Data excerpts:
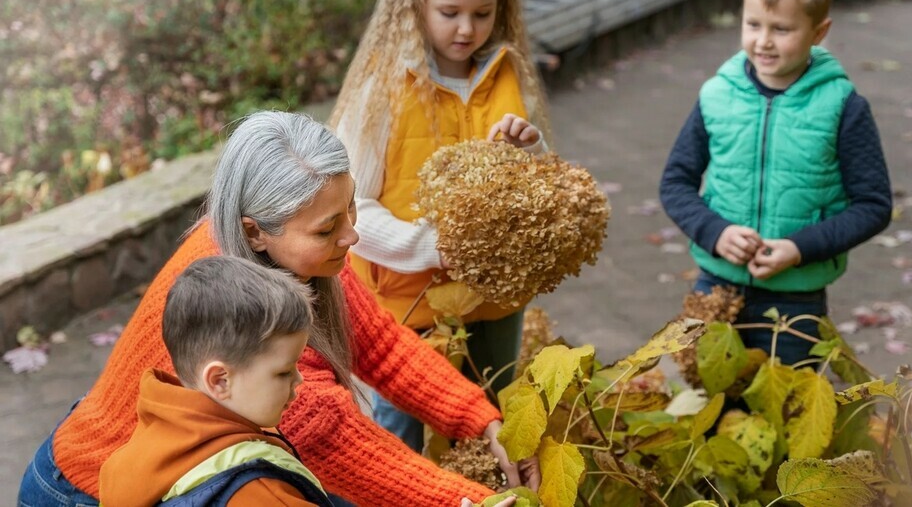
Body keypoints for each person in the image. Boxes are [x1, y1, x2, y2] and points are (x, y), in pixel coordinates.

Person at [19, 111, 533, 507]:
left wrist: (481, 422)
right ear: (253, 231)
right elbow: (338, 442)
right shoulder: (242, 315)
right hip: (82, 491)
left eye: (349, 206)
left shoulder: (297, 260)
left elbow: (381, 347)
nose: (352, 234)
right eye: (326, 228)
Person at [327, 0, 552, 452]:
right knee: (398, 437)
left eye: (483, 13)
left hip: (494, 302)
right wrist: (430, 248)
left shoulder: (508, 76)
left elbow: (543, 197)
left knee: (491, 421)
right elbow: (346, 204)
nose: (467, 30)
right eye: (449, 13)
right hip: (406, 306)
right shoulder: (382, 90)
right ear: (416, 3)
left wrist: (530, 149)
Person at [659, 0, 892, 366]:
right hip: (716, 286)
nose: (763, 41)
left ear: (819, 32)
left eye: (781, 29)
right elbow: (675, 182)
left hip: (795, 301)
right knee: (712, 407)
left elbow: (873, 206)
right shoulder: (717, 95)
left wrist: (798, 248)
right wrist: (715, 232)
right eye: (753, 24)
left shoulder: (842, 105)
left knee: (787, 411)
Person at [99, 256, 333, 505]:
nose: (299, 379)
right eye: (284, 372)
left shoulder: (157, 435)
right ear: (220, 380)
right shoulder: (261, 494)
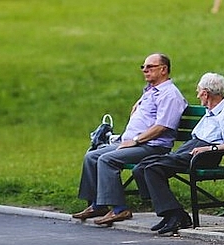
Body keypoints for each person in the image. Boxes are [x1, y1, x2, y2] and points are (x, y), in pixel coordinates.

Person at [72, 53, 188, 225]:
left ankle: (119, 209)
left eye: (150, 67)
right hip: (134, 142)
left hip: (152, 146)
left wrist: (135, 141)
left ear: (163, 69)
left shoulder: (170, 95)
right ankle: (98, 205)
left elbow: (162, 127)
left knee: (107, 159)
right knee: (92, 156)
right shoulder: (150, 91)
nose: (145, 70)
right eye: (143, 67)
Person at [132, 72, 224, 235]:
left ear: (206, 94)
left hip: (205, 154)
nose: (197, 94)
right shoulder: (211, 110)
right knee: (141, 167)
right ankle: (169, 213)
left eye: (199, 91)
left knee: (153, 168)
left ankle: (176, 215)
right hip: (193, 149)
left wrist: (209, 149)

Task to carry out:
Only the lines from the one containing "left wrist: (135, 141)" to the end of the data should be printed, exactly as they stand.

Response to this exercise:
left wrist: (135, 141)
left ear: (163, 69)
left shoulder: (170, 95)
right ankle: (98, 205)
left elbow: (162, 127)
left knee: (107, 159)
right knee: (92, 156)
right shoulder: (150, 91)
nose: (145, 70)
right eye: (143, 67)
Person at [132, 72, 224, 235]:
left ear: (206, 94)
left hip: (205, 154)
nose: (197, 94)
right shoulder: (211, 110)
right knee: (141, 167)
right ankle: (169, 213)
left eye: (199, 91)
left knee: (153, 168)
left ankle: (176, 215)
right hip: (193, 149)
left wrist: (209, 149)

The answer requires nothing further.